By retaining last year's significant increase in the grant-in-aid for CBF at £1.5 million, the Government are displaying their confidence in the contribution CBF makes to Ireland's effort to become more market-led, particularly in the beef sector. Industry is playing its part by maintaining a voluntary contribution while producers, through levies, will continue to provide a major part of CBF finances. The new board of CBF have a wide range of expertise in the beef sector and in marketing quality Irish agricultural products abroad. They have a challenging task ahead. Ireland's reputation as a quality food producer is only as good as the last sale. A reputation cannot be bought. It can only be earned day by day in the market-place.
Major developments have taken place in the sheep sector over the past seven years. There has been a rapid increase in the national flock from 4.4 million in 1985 to a current record level of 9 million head. Access to the French market has resulted in a profitable return to both producers and the industry as a whole. Slaughterings for both the home and export markets came to 4.2 million head in 1991, reflecting an increase of 9 per cent on the previous year's level.
In the Common Agricultural Policy reform negotiations on the sheep sector, I succeeded in maintaining existing limits of 500 and 1,000 ewes in normal and disadvantaged areas, respectively, for the purpose of payment of the premium. Payment of 50 per cent of the premium above those levels will continue, though within the individual producer limits.
The abolition of the variable premium and the abolition of the clawback on sheepmeat exports from Britain in 1992 will result in greater competition on the French market. Clearly, the future development of the industry as a result of this and the Common Agricultural Policy reform will depend on a greater emphasis on the quality of produce and market returns than heretofore. The sheep market, always liable to fluctuations, has been going through a low price period in recent months, a period when we could be thankful for the existence of the EC premium to compensate producers. I am glad to note a very recent up-turn in lamb prices.
As for the pig sector, I am happy to report that the major development plan for the pigmeat industry, announced in 1987, is nearing completion and is proving successful. All of the new slaughtering and processing plants envisaged under the programme are now operational, as are a number of downstream processing plants. Some further processing plants are either in the course of construction or at an advanced planning stage. Investment of over £90 million, which includes substantial Exchequer and EC aid, has already been approved.

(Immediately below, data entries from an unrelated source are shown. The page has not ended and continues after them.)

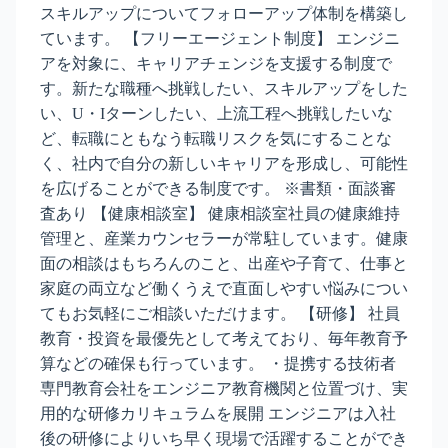
スキルアップについてフォローアップ体制を構築し
ています。 【フリーエージェント制度】 エンジニ
アを対象に、キャリアチェンジを支援する制度で
す。新たな職種へ挑戦したい、スキルアップをした
い、U・Iターンしたい、上流工程へ挑戦したいな
ど、転職にともなう転職リスクを気にすることな
く、社内で自分の新しいキャリアを形成し、可能性
を広げることができる制度です。 ※書類・面談審
査あり 【健康相談室】 健康相談室社員の健康維持
管理と、産業カウンセラーが常駐しています。健康
面の相談はもちろんのこと、出産や子育て、仕事と
家庭の両立など働くうえで直面しやすい悩みについ
てもお気軽にご相談いただけます。 【研修】 社員
教育・投資を最優先として考えており、毎年教育予
算などの確保も行っています。 ・提携する技術者
専門教育会社をエンジニア教育機関と位置づけ、実
用的な研修カリキュラムを展開 エンジニアは入社
後の研修によりいち早く現場で活躍することができ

The success of the programme to date can be measured in the increasing levels of Irish pigmeat exports which in 1991 were worth over £130 million — the highest export level ever. The programme has also helped to stimulate expansion in pig numbers which now stand at 1.16 million pigs. Pig throughput has also increased very substantially, and in 1991, reached about 2.7 million pigs and it is expected that the target of three million pigs a year envisaged under the programme will soon be reached and even exceeded. As regards pig prices, these are now at a reasonably good level, having risen steadily since last autumn and the prospects for the industry in the second half of the year are positive.
Turning to the cereals sector, it has been clear for some years now that the large increase in Community cereals production and in intervention stocks could not continue.